Fifty years ago these schools were founded by Evangelist Dwight Lyman Moody as a place where disadvantaged boys and girls might receive a preparatory education at small cost. As the institution has progressed and expanded it has lost much of its early religious flavor. It now likes to be known as a purely educational institution, being at pains to make clear that the celebrated annual Northfield Religious Conferences are merely held on the school grounds during vacations, are not part of the school year. Northfield being needy and this its semicentennial year, there is now in progress a drive for $3,000,000 to increase faculty pay, provide a teacher-retirement fund, secure upkeep for the physical property. Last week President Speer was happy to announce that one-half of the fund had been raised, that an appeal for funds had been laid before Edward Stephen Harkness, a seemingly inexhaustible source of educational charity ($26.000,000 to Yale and Harvard in three years).*

Northfield's purpose is twofold: it provides an education for the worthy indigent, it supplements the public school facilities of backward communities. Each member of the community works some part of each day, earns 64% of his or her keep. Thus when Arthur Curtiss James gave Mount Hermon a gymnasium not long ago, the inmates turned out and filled, graded, drained, seeded a playing field which would have cost $10,000.
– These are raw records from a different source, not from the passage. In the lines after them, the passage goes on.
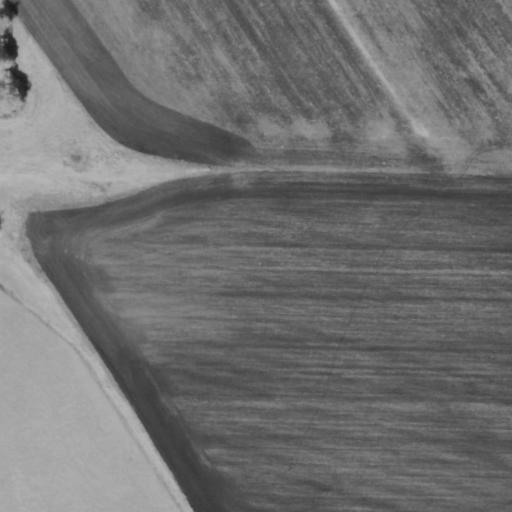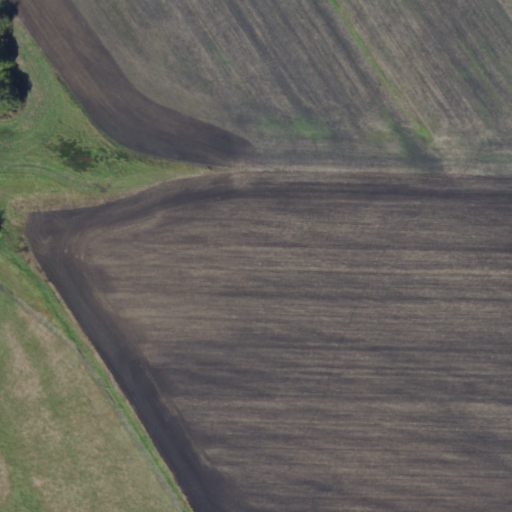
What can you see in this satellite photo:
road: (224, 178)
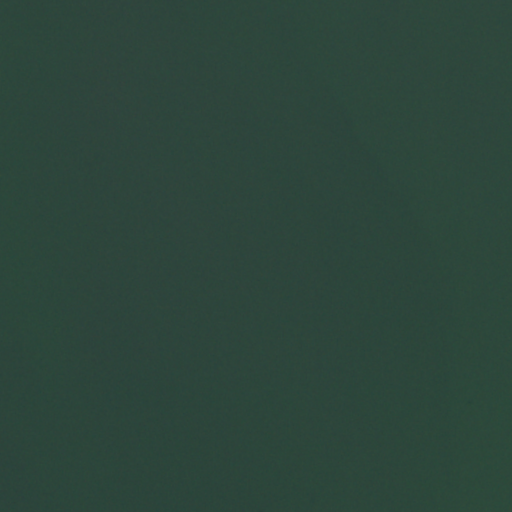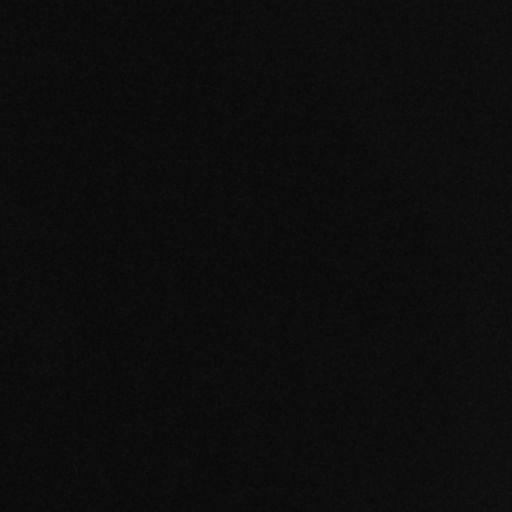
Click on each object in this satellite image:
river: (501, 484)
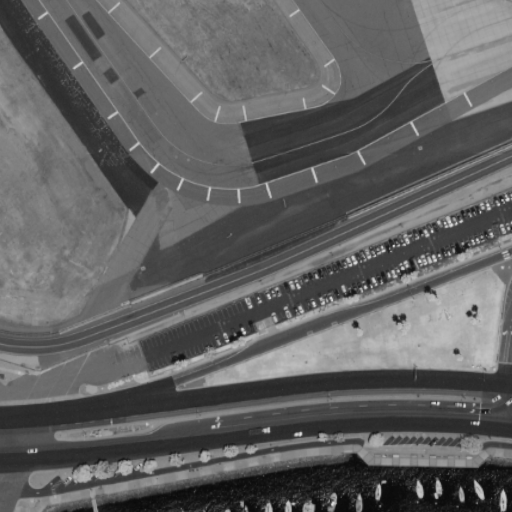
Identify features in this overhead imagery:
airport taxiway: (507, 1)
airport taxiway: (369, 56)
airport taxiway: (130, 95)
airport taxiway: (374, 120)
airport: (227, 149)
road: (260, 269)
parking lot: (336, 282)
road: (263, 309)
road: (265, 328)
road: (293, 337)
road: (502, 370)
road: (5, 390)
road: (260, 394)
traffic signals: (107, 403)
road: (11, 407)
road: (510, 409)
road: (361, 414)
traffic signals: (110, 415)
traffic signals: (508, 422)
road: (510, 422)
road: (5, 425)
parking lot: (424, 439)
road: (12, 440)
road: (495, 442)
road: (114, 445)
road: (420, 449)
road: (6, 455)
road: (256, 458)
road: (175, 467)
parking lot: (94, 472)
road: (92, 495)
road: (94, 505)
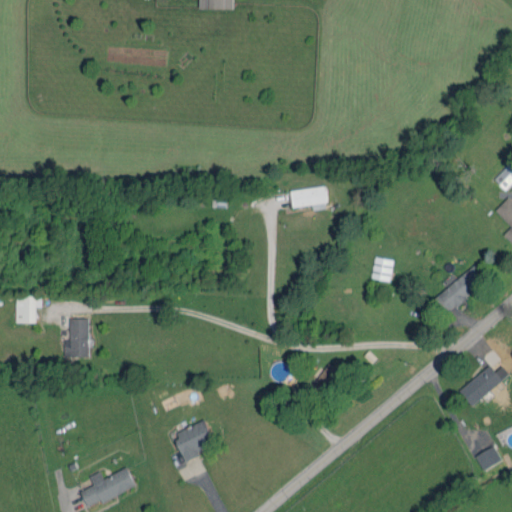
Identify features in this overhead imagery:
building: (209, 3)
building: (303, 193)
building: (504, 215)
road: (267, 275)
building: (72, 333)
road: (262, 340)
building: (478, 380)
road: (389, 408)
building: (187, 435)
building: (482, 454)
building: (100, 482)
road: (62, 503)
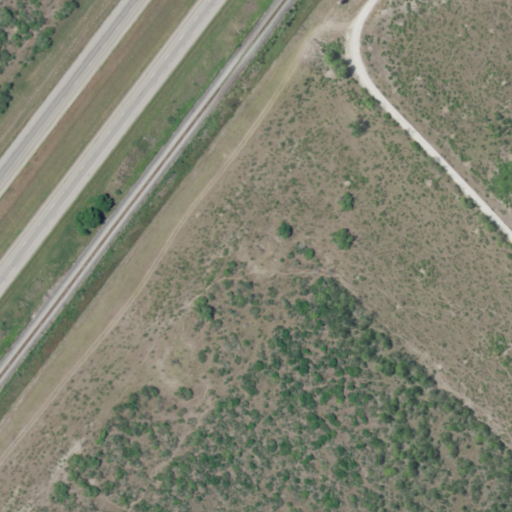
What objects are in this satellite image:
road: (70, 91)
road: (401, 132)
road: (107, 138)
railway: (144, 188)
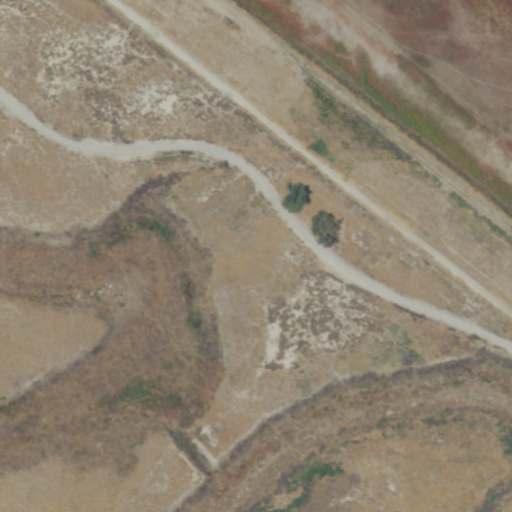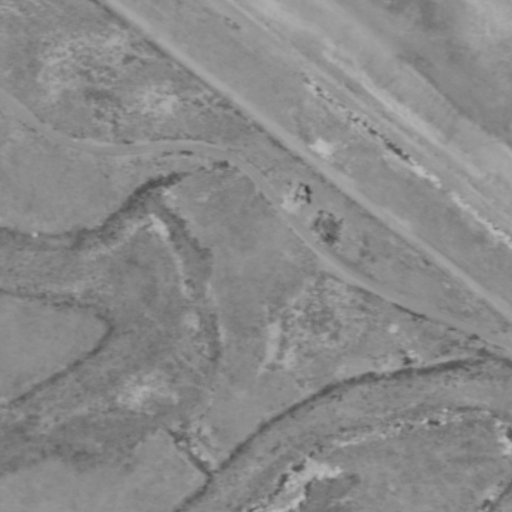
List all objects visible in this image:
crop: (392, 97)
road: (285, 184)
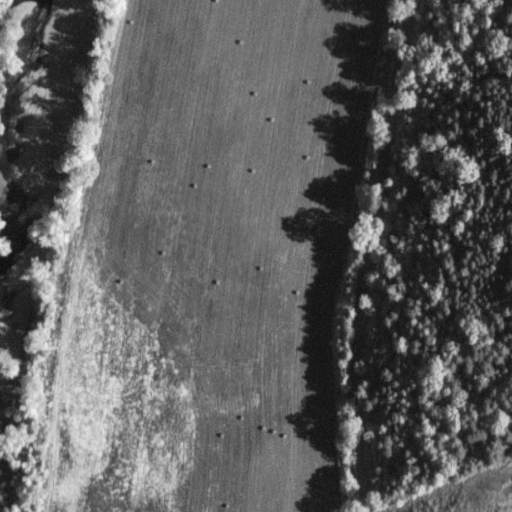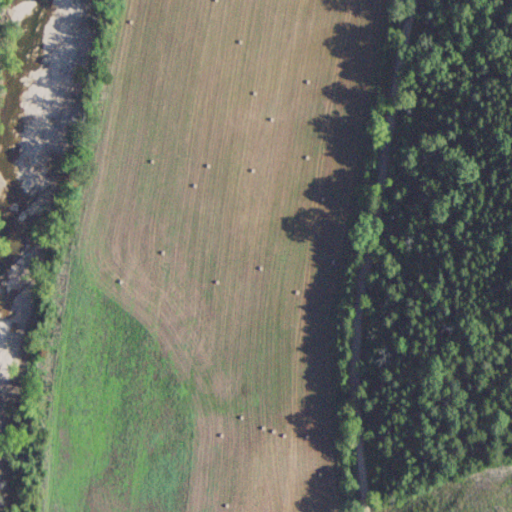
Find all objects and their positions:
road: (320, 256)
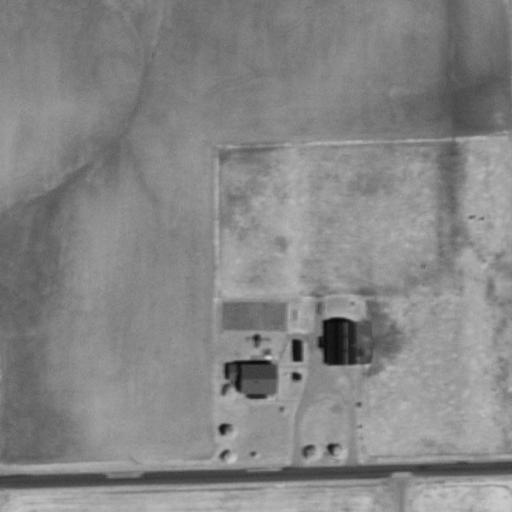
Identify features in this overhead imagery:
building: (341, 339)
building: (252, 376)
road: (323, 393)
road: (256, 473)
road: (398, 491)
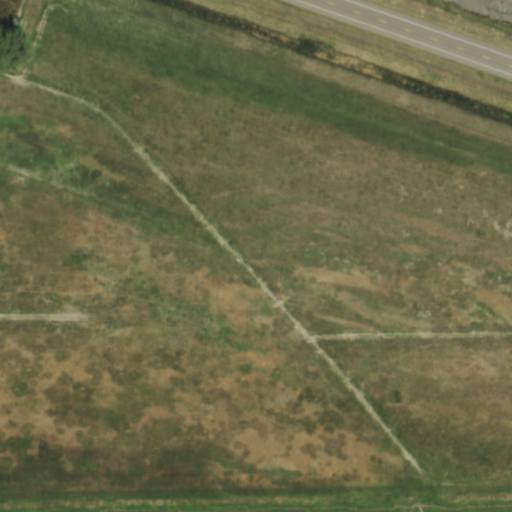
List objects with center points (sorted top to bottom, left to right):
road: (418, 31)
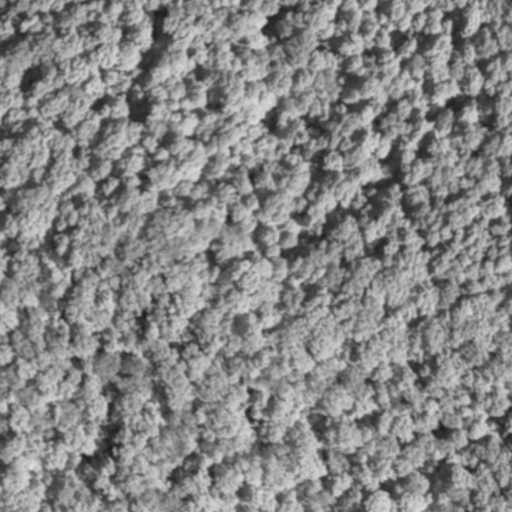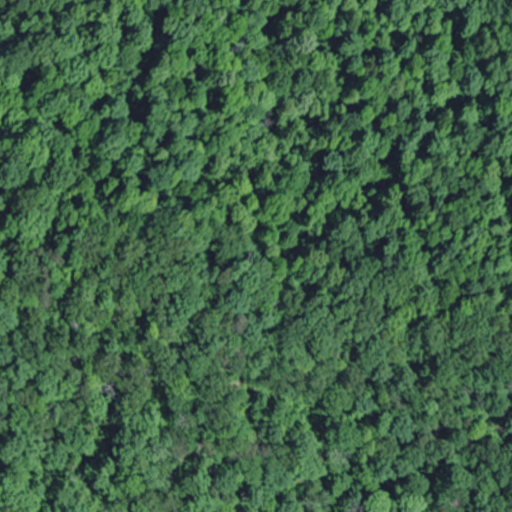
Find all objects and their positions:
road: (406, 470)
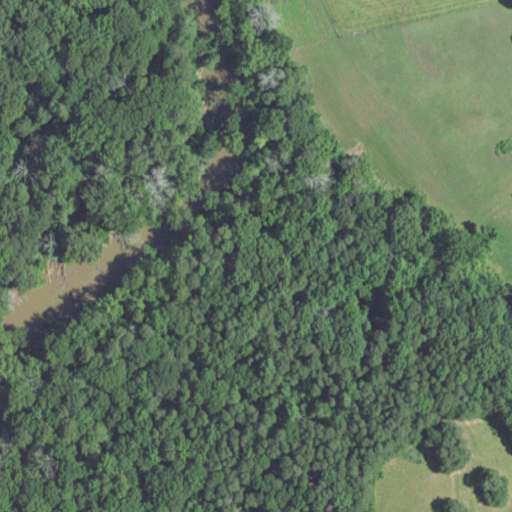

Of the alumni, some have done decidedly well. Among them: President Chester Irving Barnard of New Jersey Bell Telephone Co., President James Lukens McConaughy of Wesleyan University, Headmaster James Isaac Wendell of The Hill School, Radioman Lee De-Forest, Actor Glenn Hunter.

*Last week it was announced that Donor Harkness intended to give $25,000,000 more to the Pilgrim Trust "for the benefit of Britain."